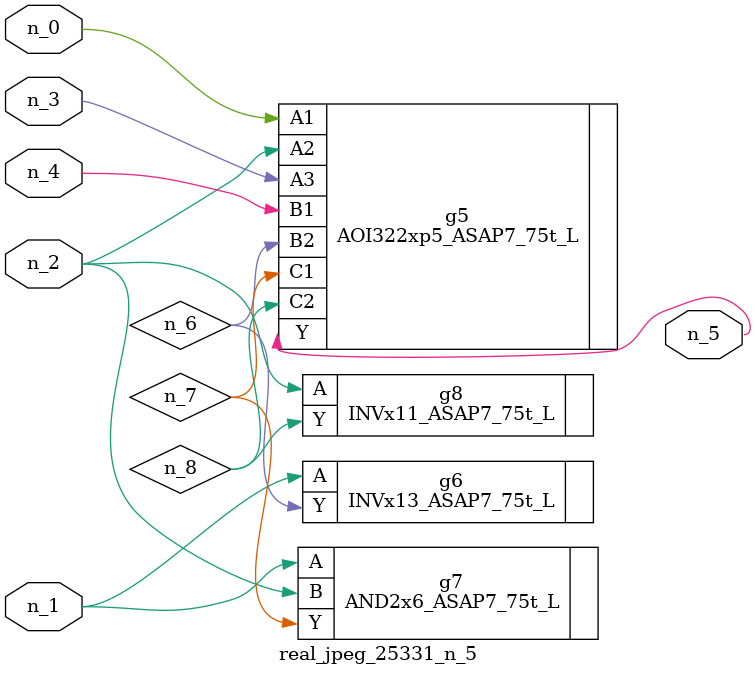
<source format=v>
module real_jpeg_25331_n_5 (n_4, n_0, n_1, n_2, n_3, n_5);

input n_4;
input n_0;
input n_1;
input n_2;
input n_3;

output n_5;

wire n_8;
wire n_6;
wire n_7;

AOI322xp5_ASAP7_75t_L g5 ( 
.A1(n_0),
.A2(n_2),
.A3(n_3),
.B1(n_4),
.B2(n_6),
.C1(n_7),
.C2(n_8),
.Y(n_5)
);

INVx13_ASAP7_75t_L g6 ( 
.A(n_1),
.Y(n_6)
);

AND2x6_ASAP7_75t_L g7 ( 
.A(n_1),
.B(n_2),
.Y(n_7)
);

INVx11_ASAP7_75t_L g8 ( 
.A(n_2),
.Y(n_8)
);


endmodule
</source>
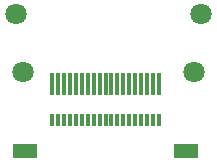
<source format=gbr>
%TF.GenerationSoftware,KiCad,Pcbnew,(6.0.11)*%
%TF.CreationDate,2023-04-13T19:56:29-04:00*%
%TF.ProjectId,HDMI FFC,48444d49-2046-4464-932e-6b696361645f,rev?*%
%TF.SameCoordinates,Original*%
%TF.FileFunction,Soldermask,Top*%
%TF.FilePolarity,Negative*%
%FSLAX46Y46*%
G04 Gerber Fmt 4.6, Leading zero omitted, Abs format (unit mm)*
G04 Created by KiCad (PCBNEW (6.0.11)) date 2023-04-13 19:56:29*
%MOMM*%
%LPD*%
G01*
G04 APERTURE LIST*
%ADD10R,0.300000X1.000000*%
%ADD11R,2.000000X1.300000*%
%ADD12R,0.300000X1.900000*%
%ADD13C,1.800000*%
G04 APERTURE END LIST*
D10*
%TO.C,J2*%
X140419986Y-81300000D03*
X140919985Y-81300000D03*
X141419986Y-81300000D03*
X141919985Y-81300000D03*
X142419987Y-81300000D03*
X142919986Y-81300000D03*
X143419985Y-81300000D03*
X143919986Y-81300000D03*
X144419985Y-81300000D03*
X144919987Y-81300000D03*
X145419986Y-81300000D03*
X145919985Y-81300000D03*
X146419987Y-81300000D03*
X146919986Y-81300000D03*
X147419985Y-81300000D03*
X147919986Y-81300000D03*
X148419985Y-81300000D03*
X148919987Y-81300000D03*
X149419986Y-81300000D03*
D11*
X138119996Y-83999999D03*
X151719978Y-83999999D03*
%TD*%
D12*
%TO.C,J1*%
X140420000Y-78275000D03*
X140920000Y-78275000D03*
X141420000Y-78275000D03*
X141920000Y-78275000D03*
X142420000Y-78275000D03*
X142920000Y-78275000D03*
X143420000Y-78275000D03*
X143920000Y-78275000D03*
X144420000Y-78275000D03*
X144920000Y-78275000D03*
X145420000Y-78275000D03*
X145920000Y-78275000D03*
X146420000Y-78275000D03*
X146920000Y-78275000D03*
X147420000Y-78275000D03*
X147920000Y-78275000D03*
X148420000Y-78275000D03*
X148920000Y-78275000D03*
X149420000Y-78275000D03*
D13*
X152420000Y-77275000D03*
X137320000Y-72375000D03*
X137920000Y-77275000D03*
X153020000Y-72375000D03*
%TD*%
M02*

</source>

======

▶ [EXERCISE DESCRIPTION]: Whenever the word "KiCad" shows up in a line above, copy that line.

▶ [RESULT FOR THIS EXERCISE]:
%TF.GenerationSoftware,KiCad,Pcbnew,(6.0.11)*%
G04 Created by KiCad (PCBNEW (6.0.11)) date 2023-04-13 19:56:29*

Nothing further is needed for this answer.